» Problem details
The lines to repeat are those below from the one containing "(IHC) photomicrograph of" down to the one containing "expression in renal", both included; reproduce them exactly and nothing else.

§

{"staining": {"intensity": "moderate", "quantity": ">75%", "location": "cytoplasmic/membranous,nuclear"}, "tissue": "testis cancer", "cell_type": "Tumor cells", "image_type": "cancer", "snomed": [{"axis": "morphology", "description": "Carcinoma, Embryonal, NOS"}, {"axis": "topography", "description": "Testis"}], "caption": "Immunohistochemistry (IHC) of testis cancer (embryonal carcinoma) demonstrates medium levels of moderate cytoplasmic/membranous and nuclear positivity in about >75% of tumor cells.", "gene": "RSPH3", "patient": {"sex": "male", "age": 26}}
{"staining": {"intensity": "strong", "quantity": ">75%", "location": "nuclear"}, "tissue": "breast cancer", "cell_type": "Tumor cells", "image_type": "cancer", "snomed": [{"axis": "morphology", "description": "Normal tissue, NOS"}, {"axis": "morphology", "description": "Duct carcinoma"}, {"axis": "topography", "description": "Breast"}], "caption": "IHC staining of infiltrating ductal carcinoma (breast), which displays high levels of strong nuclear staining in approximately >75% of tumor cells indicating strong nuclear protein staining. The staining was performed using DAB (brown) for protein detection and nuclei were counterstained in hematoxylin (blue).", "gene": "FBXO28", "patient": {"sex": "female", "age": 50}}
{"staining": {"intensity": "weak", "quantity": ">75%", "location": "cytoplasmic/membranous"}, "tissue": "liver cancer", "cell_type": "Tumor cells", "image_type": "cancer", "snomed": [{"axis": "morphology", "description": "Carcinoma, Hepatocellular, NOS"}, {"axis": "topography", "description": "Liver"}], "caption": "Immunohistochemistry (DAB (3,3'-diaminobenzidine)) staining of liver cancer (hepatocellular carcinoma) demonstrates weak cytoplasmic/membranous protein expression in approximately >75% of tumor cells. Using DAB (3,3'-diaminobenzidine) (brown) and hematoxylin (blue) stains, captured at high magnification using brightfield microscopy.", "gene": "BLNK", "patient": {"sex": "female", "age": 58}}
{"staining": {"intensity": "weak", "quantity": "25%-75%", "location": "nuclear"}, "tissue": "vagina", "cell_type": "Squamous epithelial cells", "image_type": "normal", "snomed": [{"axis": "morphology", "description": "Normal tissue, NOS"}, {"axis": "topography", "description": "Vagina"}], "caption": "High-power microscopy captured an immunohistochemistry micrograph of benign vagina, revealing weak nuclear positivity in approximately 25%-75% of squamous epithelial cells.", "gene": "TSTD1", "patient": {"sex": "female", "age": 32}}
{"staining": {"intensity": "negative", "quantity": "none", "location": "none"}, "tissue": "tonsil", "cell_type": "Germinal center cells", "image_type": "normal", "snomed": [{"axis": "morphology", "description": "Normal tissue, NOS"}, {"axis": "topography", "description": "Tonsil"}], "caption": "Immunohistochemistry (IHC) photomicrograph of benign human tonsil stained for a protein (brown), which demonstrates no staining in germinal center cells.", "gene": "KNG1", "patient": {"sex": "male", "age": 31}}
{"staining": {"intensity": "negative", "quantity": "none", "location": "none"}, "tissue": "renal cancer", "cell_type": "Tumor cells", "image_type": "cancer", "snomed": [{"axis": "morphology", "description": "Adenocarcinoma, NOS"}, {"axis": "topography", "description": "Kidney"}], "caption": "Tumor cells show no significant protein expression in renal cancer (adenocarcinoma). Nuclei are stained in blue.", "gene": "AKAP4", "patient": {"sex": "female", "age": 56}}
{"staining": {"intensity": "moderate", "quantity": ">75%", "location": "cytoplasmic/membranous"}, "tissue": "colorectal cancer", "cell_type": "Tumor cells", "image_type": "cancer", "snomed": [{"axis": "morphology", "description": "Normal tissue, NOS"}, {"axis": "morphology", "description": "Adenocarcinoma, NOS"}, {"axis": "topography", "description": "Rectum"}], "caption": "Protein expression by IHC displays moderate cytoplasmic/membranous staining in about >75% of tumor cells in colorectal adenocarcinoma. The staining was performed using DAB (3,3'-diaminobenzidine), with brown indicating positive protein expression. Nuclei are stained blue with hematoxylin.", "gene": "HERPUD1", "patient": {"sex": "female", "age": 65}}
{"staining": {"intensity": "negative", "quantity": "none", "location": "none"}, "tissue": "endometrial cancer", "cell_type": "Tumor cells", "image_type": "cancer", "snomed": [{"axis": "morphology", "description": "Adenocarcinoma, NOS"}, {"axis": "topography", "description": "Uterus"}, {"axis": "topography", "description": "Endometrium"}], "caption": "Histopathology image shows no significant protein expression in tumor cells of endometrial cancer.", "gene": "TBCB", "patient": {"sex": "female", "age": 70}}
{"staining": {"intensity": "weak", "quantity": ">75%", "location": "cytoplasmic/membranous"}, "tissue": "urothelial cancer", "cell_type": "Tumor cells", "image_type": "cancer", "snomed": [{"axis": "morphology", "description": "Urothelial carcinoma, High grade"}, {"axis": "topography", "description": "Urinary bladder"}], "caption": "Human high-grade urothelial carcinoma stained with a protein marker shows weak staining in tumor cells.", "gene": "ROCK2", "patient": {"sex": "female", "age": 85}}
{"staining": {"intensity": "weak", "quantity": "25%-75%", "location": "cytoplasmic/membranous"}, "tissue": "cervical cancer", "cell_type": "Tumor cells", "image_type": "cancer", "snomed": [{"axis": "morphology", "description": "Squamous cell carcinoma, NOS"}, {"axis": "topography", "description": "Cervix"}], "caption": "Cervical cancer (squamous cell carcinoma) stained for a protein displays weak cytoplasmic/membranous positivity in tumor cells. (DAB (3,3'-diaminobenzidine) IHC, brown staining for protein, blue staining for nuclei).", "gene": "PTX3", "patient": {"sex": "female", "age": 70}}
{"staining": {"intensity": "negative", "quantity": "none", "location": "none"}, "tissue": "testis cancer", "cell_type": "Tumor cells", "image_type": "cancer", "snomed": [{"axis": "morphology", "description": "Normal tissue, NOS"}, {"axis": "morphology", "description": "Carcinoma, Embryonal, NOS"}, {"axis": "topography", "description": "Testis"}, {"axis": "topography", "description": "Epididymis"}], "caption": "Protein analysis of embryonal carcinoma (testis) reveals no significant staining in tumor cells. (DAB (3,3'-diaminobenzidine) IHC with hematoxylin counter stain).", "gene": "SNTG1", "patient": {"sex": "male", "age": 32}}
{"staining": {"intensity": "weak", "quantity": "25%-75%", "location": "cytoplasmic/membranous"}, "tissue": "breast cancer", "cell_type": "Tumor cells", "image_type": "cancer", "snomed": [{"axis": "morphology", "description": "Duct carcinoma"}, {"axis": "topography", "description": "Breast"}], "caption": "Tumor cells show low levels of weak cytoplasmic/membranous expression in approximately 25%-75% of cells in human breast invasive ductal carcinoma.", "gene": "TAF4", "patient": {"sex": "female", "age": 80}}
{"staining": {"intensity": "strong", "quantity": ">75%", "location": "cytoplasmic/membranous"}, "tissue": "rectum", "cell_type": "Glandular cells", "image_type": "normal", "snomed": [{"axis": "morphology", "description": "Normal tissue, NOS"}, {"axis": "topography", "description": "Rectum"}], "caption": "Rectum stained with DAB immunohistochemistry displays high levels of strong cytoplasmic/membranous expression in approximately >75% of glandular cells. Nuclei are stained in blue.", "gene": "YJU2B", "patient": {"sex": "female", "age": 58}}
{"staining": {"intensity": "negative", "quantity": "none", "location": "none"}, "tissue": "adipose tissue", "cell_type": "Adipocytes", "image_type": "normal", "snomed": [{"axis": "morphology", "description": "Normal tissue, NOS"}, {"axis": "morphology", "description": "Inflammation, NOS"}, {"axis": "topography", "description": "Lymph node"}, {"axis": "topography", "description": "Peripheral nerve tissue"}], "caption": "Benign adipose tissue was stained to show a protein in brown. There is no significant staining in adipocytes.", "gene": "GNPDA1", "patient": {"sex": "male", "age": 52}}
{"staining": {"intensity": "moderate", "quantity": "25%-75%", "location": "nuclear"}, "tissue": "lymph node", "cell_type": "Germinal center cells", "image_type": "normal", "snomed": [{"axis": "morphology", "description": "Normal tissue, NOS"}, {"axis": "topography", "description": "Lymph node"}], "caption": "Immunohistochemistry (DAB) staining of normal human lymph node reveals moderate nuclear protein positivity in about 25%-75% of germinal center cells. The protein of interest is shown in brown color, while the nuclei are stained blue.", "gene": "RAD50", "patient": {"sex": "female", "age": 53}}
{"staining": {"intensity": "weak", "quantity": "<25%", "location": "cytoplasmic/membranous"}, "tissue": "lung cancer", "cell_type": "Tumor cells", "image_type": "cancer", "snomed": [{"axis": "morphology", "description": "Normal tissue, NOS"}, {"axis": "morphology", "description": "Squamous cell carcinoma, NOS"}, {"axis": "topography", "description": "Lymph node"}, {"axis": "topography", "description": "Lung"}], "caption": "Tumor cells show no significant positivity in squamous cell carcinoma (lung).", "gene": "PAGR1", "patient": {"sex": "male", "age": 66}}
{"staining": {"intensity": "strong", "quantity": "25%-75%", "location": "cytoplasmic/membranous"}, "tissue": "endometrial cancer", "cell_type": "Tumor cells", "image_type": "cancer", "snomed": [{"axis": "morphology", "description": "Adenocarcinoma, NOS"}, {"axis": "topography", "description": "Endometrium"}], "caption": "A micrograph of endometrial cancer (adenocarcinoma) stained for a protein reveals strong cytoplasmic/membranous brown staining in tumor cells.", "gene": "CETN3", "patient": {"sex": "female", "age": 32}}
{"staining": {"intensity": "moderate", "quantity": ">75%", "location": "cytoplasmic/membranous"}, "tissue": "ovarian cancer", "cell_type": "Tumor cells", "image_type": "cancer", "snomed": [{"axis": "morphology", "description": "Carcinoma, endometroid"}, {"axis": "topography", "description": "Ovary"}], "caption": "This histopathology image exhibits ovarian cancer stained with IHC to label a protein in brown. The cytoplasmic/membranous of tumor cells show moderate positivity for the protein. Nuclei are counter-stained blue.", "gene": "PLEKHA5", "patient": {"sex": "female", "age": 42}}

§

» Solution to this task
{"staining": {"intensity": "negative", "quantity": "none", "location": "none"}, "tissue": "tonsil", "cell_type": "Germinal center cells", "image_type": "normal", "snomed": [{"axis": "morphology", "description": "Normal tissue, NOS"}, {"axis": "topography", "description": "Tonsil"}], "caption": "Immunohistochemistry (IHC) photomicrograph of benign human tonsil stained for a protein (brown), which demonstrates no staining in germinal center cells.", "gene": "KNG1", "patient": {"sex": "male", "age": 31}}
{"staining": {"intensity": "negative", "quantity": "none", "location": "none"}, "tissue": "renal cancer", "cell_type": "Tumor cells", "image_type": "cancer", "snomed": [{"axis": "morphology", "description": "Adenocarcinoma, NOS"}, {"axis": "topography", "description": "Kidney"}], "caption": "Tumor cells show no significant protein expression in renal cancer (adenocarcinoma). Nuclei are stained in blue.", "gene": "AKAP4", "patient": {"sex": "female", "age": 56}}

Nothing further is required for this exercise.